(Edit difference data)
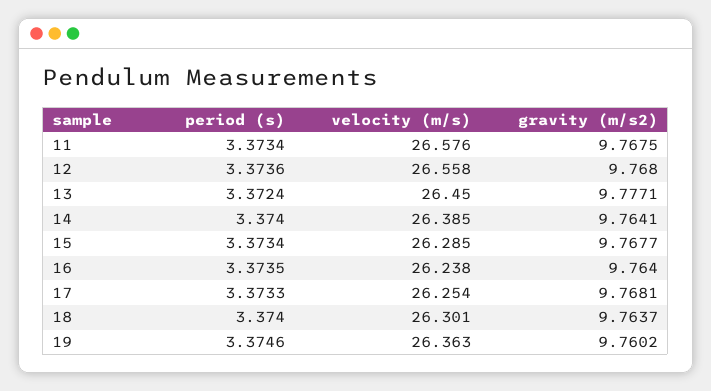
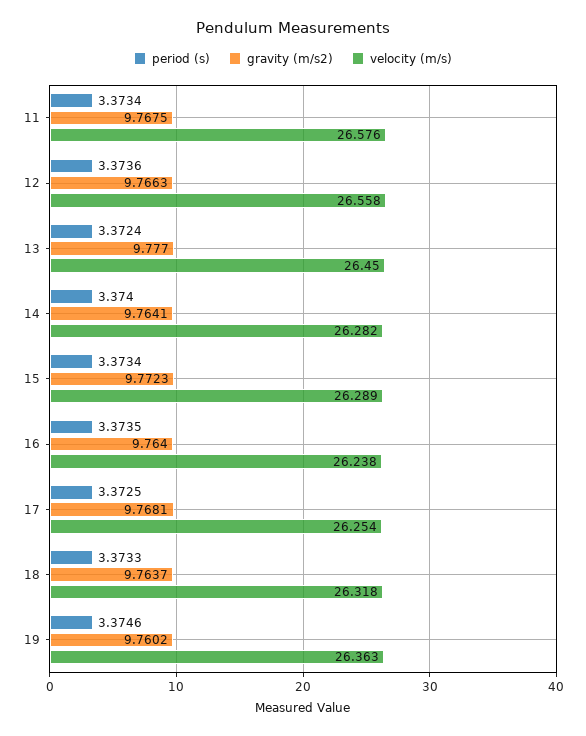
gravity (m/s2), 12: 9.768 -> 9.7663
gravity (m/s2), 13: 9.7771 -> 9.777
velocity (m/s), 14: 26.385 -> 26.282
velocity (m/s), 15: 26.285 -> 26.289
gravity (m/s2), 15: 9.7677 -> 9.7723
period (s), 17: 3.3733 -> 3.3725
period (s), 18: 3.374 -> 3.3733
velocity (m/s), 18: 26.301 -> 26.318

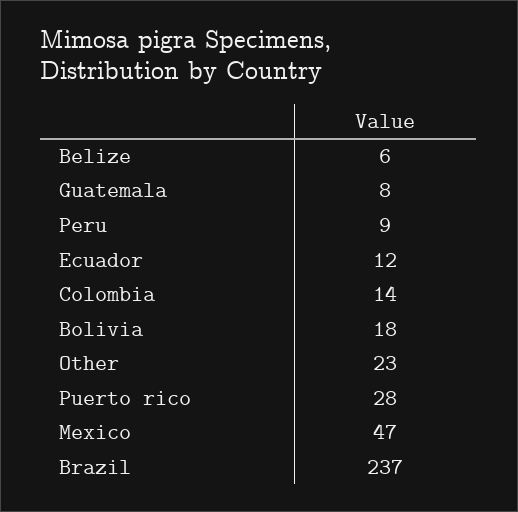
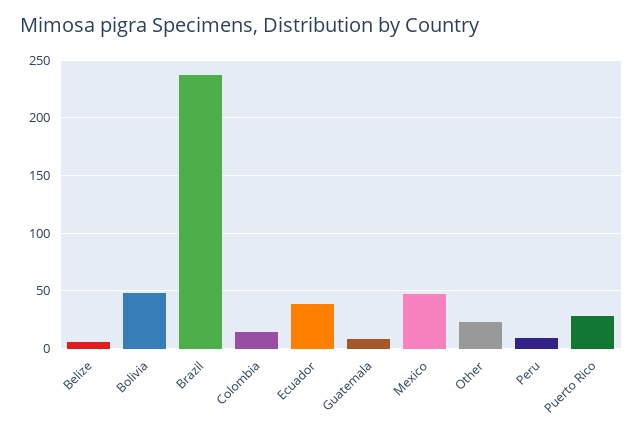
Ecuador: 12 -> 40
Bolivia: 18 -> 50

DIRECTIONS FOR THIS TASK:
Although the records contain pictures, return only their text, exactly as written.

RESULT OF THIS TASK:
gravity (m/s2), 12: 9.768 -> 9.7663
gravity (m/s2), 13: 9.7771 -> 9.777
velocity (m/s), 14: 26.385 -> 26.282
velocity (m/s), 15: 26.285 -> 26.289
gravity (m/s2), 15: 9.7677 -> 9.7723
period (s), 17: 3.3733 -> 3.3725
period (s), 18: 3.374 -> 3.3733
velocity (m/s), 18: 26.301 -> 26.318

Ecuador: 12 -> 40
Bolivia: 18 -> 50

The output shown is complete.